Rewrite the records below, changing every "pie chart" to "donut chart" and keeping everything else the same. Omit the pictures from your answer.

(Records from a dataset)
/---

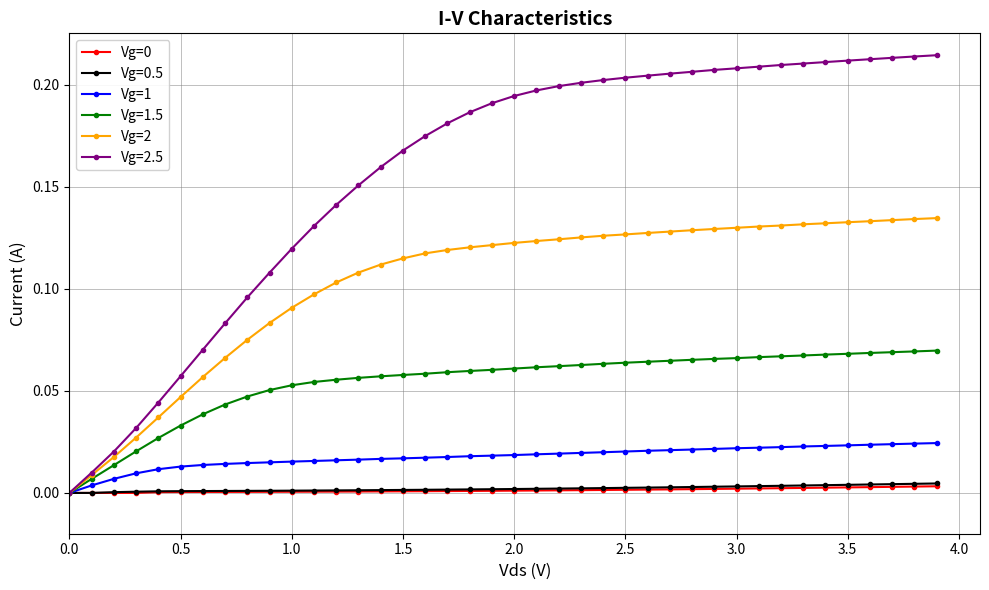

Which series has the largest range (max minus min)?

Vg=2.5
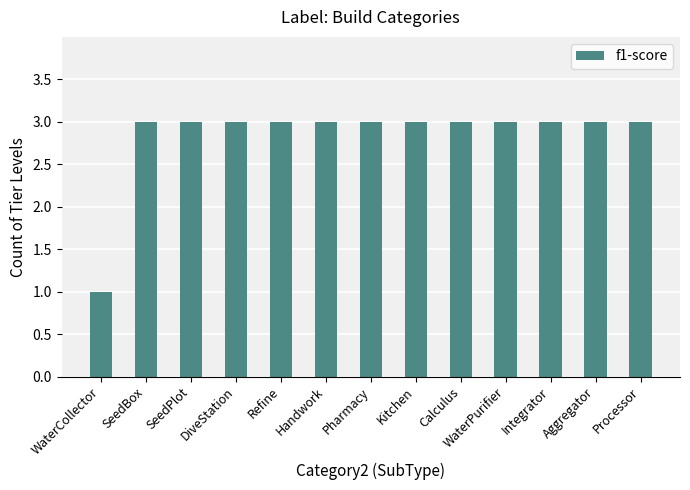

What is the ratio of the value at SeedPlot to the value at Pharmacy?

1.0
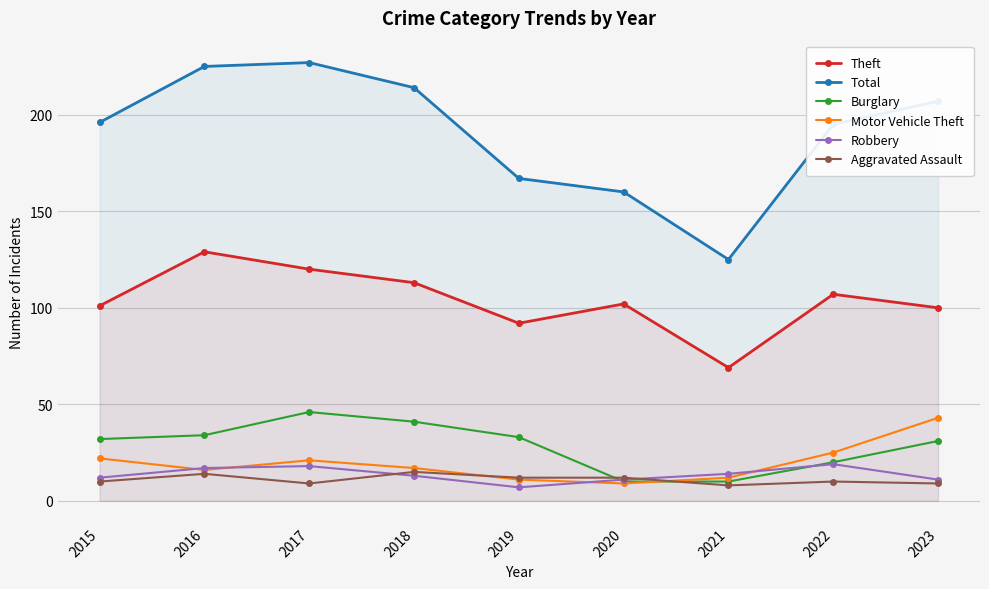

How many distinct data groups are displayed?

6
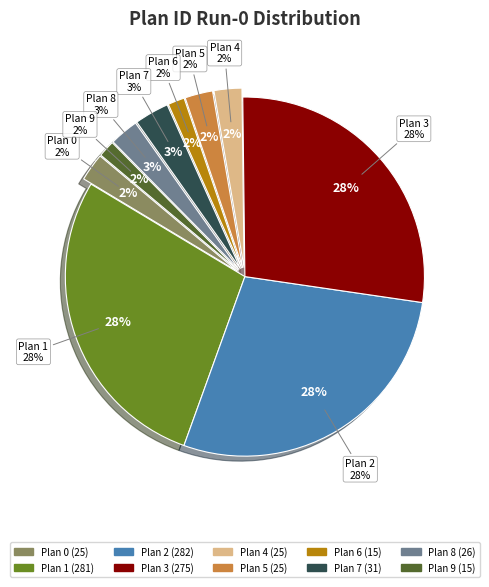

How many slices are in this pie chart?

10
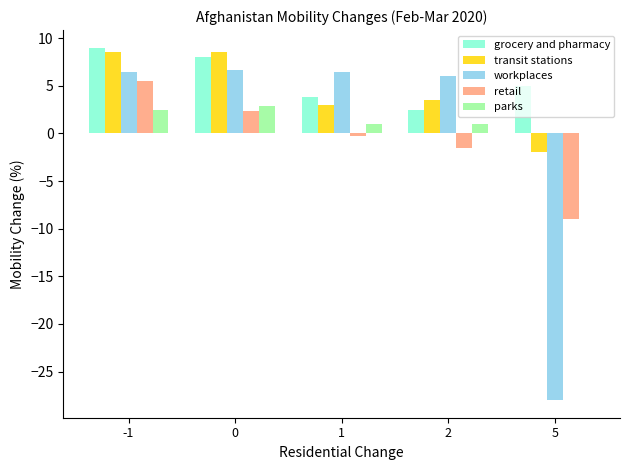

What is the maximum value shown in the chart?

9.0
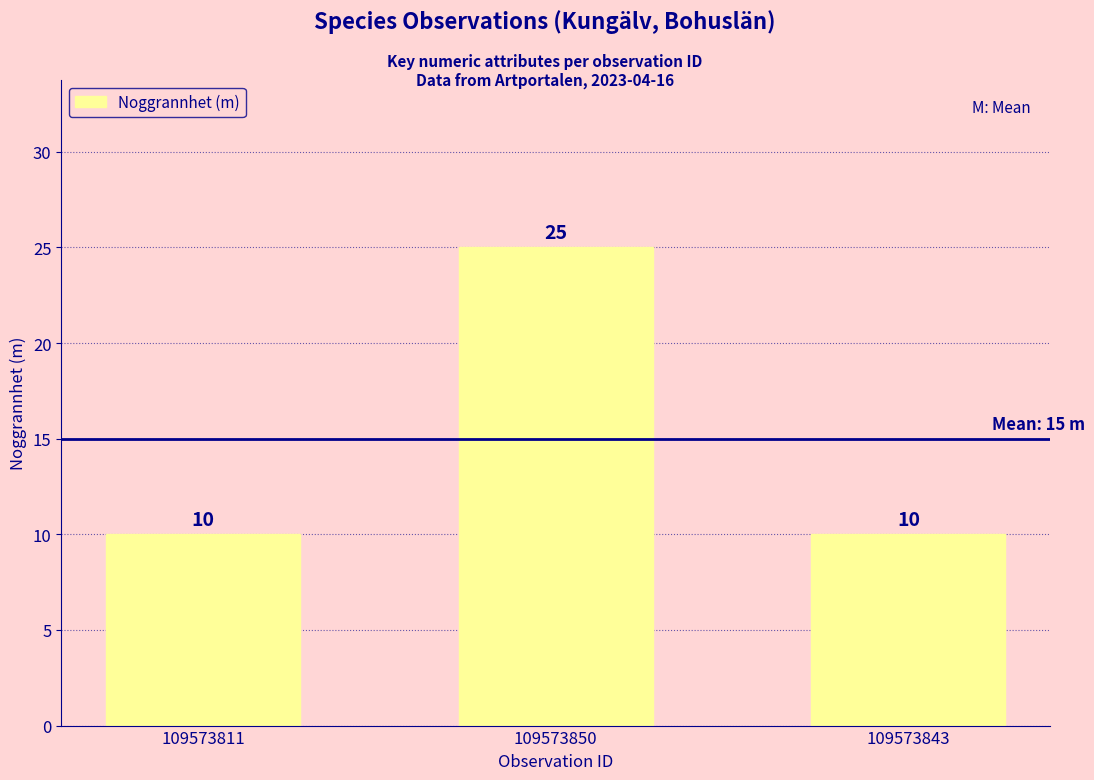

What is the difference between the maximum and minimum values?

15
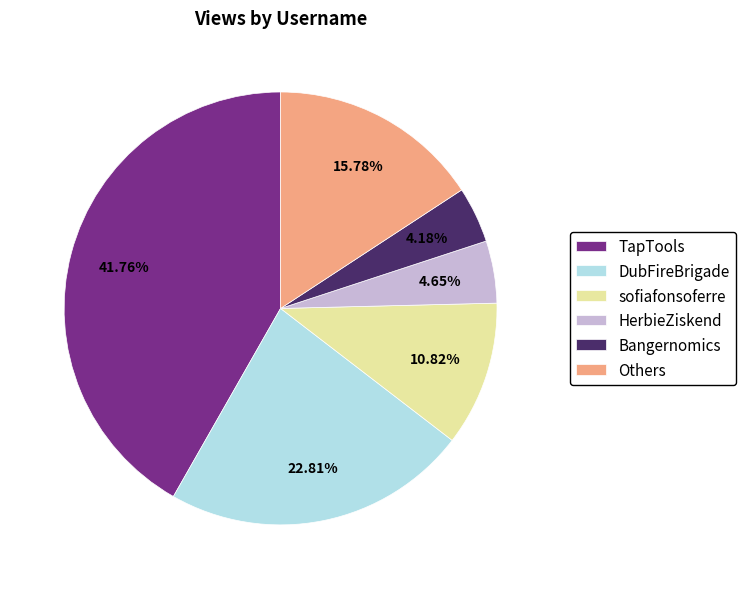

How many segments does this pie chart have?

6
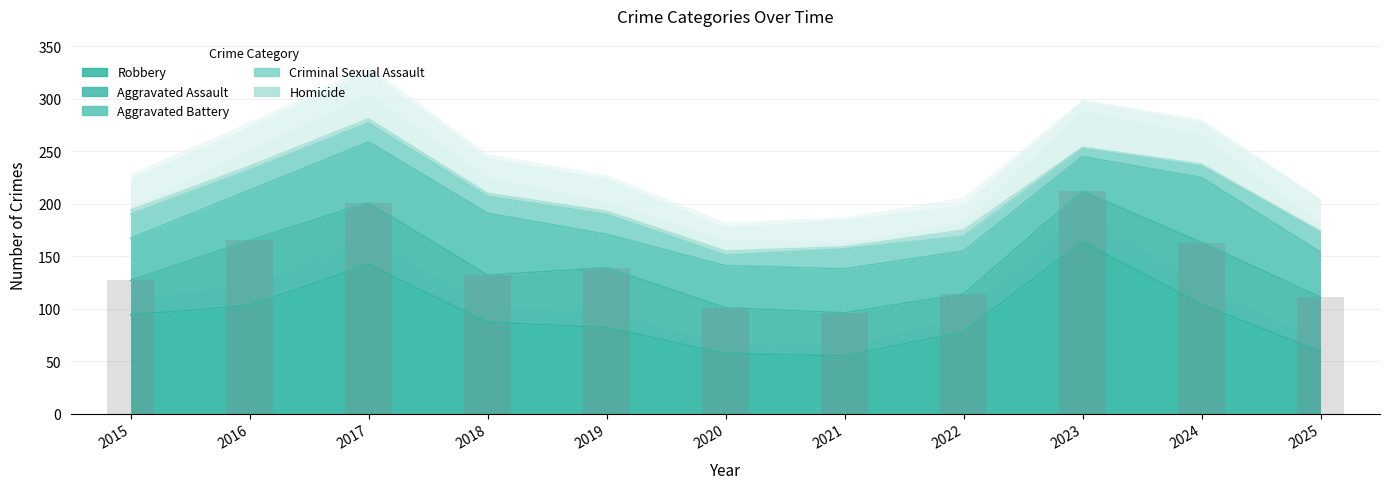

What is the average value of the Aggravated Assault series?

49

\---

• SOLUTION TO THIS PROBLEM:
Which series has the largest range (max minus min)?

Vg=2.5

What is the ratio of the value at SeedPlot to the value at Pharmacy?

1.0

How many distinct data groups are displayed?

6

How many slices are in this donut chart?

10

What is the maximum value shown in the chart?

9.0

What is the difference between the maximum and minimum values?

15

How many segments does this donut chart have?

6

What is the average value of the Aggravated Assault series?

49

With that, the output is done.